Georges Bensoussan : «Dans le conflit israélo-palestinien, c’est la partie arabe qui a toujours refusé la solution à deux États»
Par Alexandre Devecchio
GRAND ENTRETIEN – L’historien décrypte les ressorts profonds du conflit israélo-arabe et regrette l’inculture et la paresse intellectuelle de beaucoup d’observateurs.
LE FIGARO. – Alors que l’affrontement entre Israël et l’Iran fait les gros titres, la tragédie de Gaza se poursuit et Emmanuel Macron a plusieurs fois laissé entendre que la France pourrait reconnaître l’État palestinien . La solution à deux États n’est-elle pas la seule susceptible de mettre fin à une guerre sans fin ?
Georges BENSOUSSAN. – On peut considérer sans grand risque, et entre gens raisonnables, que la solution à deux États paraît la moins mauvaise des solutions. Voire la plus logique. Mais voilà près de quatre-vingt-dix ans déjà qu’on le dit car, a contrario des idées reçues, la partie arabe a refusé depuis 1937, et à six reprises, le partage de la Palestine en deux États. Refus du plan Peel en juillet 1937, refus du Livre blanc britannique de mai 1939 qui prévoyait pourtant l’indépendance de la Palestine dans un délai de dix ans. Refus de la résolution 181 des Nations unies du 29 novembre 1947 préconisant le partage de la Palestine en deux États. Et trois « non » successifs à la proposition d’un État palestinien au côté d’Israël émise par les premier ministre israélien Ehud Barak en 2000 et 2001 et Ehud Olmert en 2007. Le projet de 2001 rétrocédait aux Palestiniens 95% du territoire de la Cisjordanie et acceptait le principe d’une cosouveraineté sur Jérusalem. Tout se passe comme si accepter l’État palestinien revenait, de fait, à accepter le fait national israélien et c’est là que le bât blesse pour une grande part de l’opinion arabe qui ne souhaite qu’un seul État. Mais à la place d’Israël.

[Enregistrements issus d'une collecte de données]
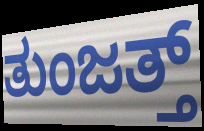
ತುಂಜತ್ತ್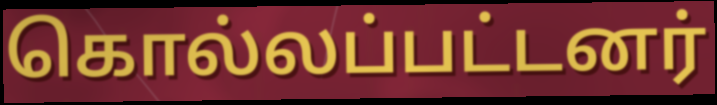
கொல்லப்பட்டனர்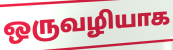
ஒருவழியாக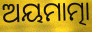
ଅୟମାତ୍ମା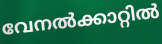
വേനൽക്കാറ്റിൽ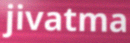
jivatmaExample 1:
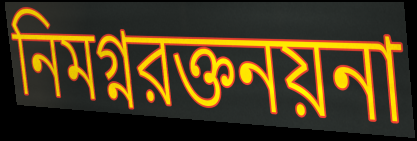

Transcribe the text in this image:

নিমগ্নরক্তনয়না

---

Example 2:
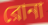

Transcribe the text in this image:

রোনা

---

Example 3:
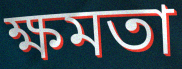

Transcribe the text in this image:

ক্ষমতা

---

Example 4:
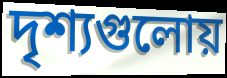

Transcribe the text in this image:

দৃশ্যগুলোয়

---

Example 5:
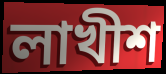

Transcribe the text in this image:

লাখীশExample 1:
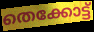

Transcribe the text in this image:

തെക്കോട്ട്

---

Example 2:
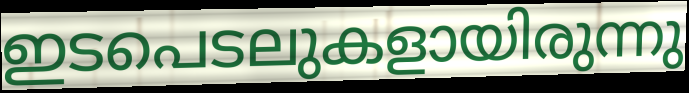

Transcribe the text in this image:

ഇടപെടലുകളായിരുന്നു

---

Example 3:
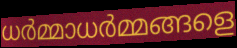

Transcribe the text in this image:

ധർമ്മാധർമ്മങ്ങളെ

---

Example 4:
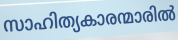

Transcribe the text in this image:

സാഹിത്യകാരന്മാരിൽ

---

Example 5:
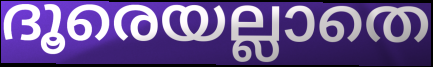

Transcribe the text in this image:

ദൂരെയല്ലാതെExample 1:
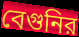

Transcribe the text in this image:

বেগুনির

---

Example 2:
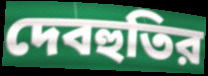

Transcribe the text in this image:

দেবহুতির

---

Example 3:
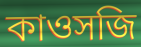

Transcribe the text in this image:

---

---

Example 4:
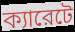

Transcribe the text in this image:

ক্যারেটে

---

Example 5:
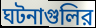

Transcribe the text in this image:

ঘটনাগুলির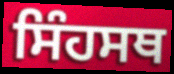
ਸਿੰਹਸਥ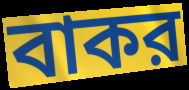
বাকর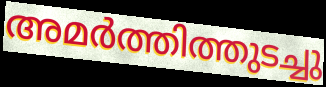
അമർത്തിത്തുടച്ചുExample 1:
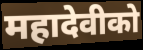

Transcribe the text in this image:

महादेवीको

--

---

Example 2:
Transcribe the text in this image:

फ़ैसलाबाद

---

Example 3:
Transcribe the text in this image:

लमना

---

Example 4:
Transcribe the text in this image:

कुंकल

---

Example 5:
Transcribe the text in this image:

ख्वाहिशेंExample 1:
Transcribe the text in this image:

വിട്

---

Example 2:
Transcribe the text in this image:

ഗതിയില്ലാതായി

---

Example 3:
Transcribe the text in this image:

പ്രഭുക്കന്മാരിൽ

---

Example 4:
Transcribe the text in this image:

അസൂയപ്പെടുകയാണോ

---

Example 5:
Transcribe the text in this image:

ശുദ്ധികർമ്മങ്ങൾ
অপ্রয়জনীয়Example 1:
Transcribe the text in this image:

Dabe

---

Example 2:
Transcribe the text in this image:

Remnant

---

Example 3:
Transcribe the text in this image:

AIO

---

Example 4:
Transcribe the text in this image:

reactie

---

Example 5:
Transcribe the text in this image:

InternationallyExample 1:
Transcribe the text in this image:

▶ Travail demandé
Indiquez si chacune des affirmations suivantes concorde avec le document, en répondant par oui ou par non et en citant les mots exacts qui permettent de trancher.
(a) Le Livre blanc britannique de mai 1939 prévoyait l'indépendance de la Palestine dans un délai de dix ans.
(b) Le projet de 2001 rétrocédait aux Palestiniens la totalité du territoire de la Cisjordanie.
(c) La proposition d'Ehud Olmert date de 2001.

▶ Corrigé
(a) Oui : « refus du Livre blanc britannique de mai 1939 qui prévoyait pourtant l’indépendance de la Palestine dans un délai de dix ans ».
(b) Non : « Le projet de 2001 rétrocédait aux Palestiniens 95% du territoire de la Cisjordanie ».
(c) Non : « Ehud Olmert en 2007 ».